**EXERCISE PROMPT**
Say nothing but the number of lines below in which the string "infinito" appears.

**Dataset entries**
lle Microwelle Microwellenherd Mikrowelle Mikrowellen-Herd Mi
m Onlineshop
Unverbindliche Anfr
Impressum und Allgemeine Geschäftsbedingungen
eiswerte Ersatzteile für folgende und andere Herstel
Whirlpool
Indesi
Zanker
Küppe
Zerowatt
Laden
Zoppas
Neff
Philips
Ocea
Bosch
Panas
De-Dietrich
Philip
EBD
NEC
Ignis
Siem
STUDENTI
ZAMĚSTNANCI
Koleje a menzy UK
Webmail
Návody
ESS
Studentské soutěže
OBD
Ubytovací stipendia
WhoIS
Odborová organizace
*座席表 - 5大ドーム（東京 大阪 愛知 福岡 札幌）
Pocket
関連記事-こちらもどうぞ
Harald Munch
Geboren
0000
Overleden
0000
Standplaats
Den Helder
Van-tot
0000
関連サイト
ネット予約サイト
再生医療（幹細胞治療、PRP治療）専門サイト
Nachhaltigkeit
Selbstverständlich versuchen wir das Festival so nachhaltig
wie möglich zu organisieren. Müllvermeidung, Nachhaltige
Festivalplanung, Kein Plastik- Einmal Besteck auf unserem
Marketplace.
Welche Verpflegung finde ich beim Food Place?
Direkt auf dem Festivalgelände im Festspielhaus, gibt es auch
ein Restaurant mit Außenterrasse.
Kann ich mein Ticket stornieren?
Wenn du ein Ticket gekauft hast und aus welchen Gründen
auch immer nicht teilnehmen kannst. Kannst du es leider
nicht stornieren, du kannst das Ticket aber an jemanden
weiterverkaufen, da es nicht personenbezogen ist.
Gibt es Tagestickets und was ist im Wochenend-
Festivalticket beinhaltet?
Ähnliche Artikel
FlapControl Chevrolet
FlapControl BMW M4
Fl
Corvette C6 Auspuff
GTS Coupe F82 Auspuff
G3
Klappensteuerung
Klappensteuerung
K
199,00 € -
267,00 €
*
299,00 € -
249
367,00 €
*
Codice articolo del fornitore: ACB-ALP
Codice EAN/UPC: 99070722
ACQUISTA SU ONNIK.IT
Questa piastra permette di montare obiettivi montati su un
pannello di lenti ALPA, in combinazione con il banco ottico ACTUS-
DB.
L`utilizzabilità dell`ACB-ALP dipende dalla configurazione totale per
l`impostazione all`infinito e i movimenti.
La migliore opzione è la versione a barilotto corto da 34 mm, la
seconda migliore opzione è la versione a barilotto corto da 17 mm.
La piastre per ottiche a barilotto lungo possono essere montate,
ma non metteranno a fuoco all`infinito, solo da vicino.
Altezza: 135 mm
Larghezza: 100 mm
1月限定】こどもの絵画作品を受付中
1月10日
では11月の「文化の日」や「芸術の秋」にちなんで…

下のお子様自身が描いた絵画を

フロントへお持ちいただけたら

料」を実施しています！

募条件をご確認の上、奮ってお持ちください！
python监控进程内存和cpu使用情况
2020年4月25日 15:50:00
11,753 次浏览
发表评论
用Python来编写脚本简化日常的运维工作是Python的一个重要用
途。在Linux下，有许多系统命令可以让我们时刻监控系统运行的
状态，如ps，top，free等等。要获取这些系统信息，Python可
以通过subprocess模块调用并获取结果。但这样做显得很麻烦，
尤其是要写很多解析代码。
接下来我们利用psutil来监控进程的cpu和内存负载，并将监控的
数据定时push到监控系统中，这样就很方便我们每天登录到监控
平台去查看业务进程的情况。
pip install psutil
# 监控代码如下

**RESULT**
2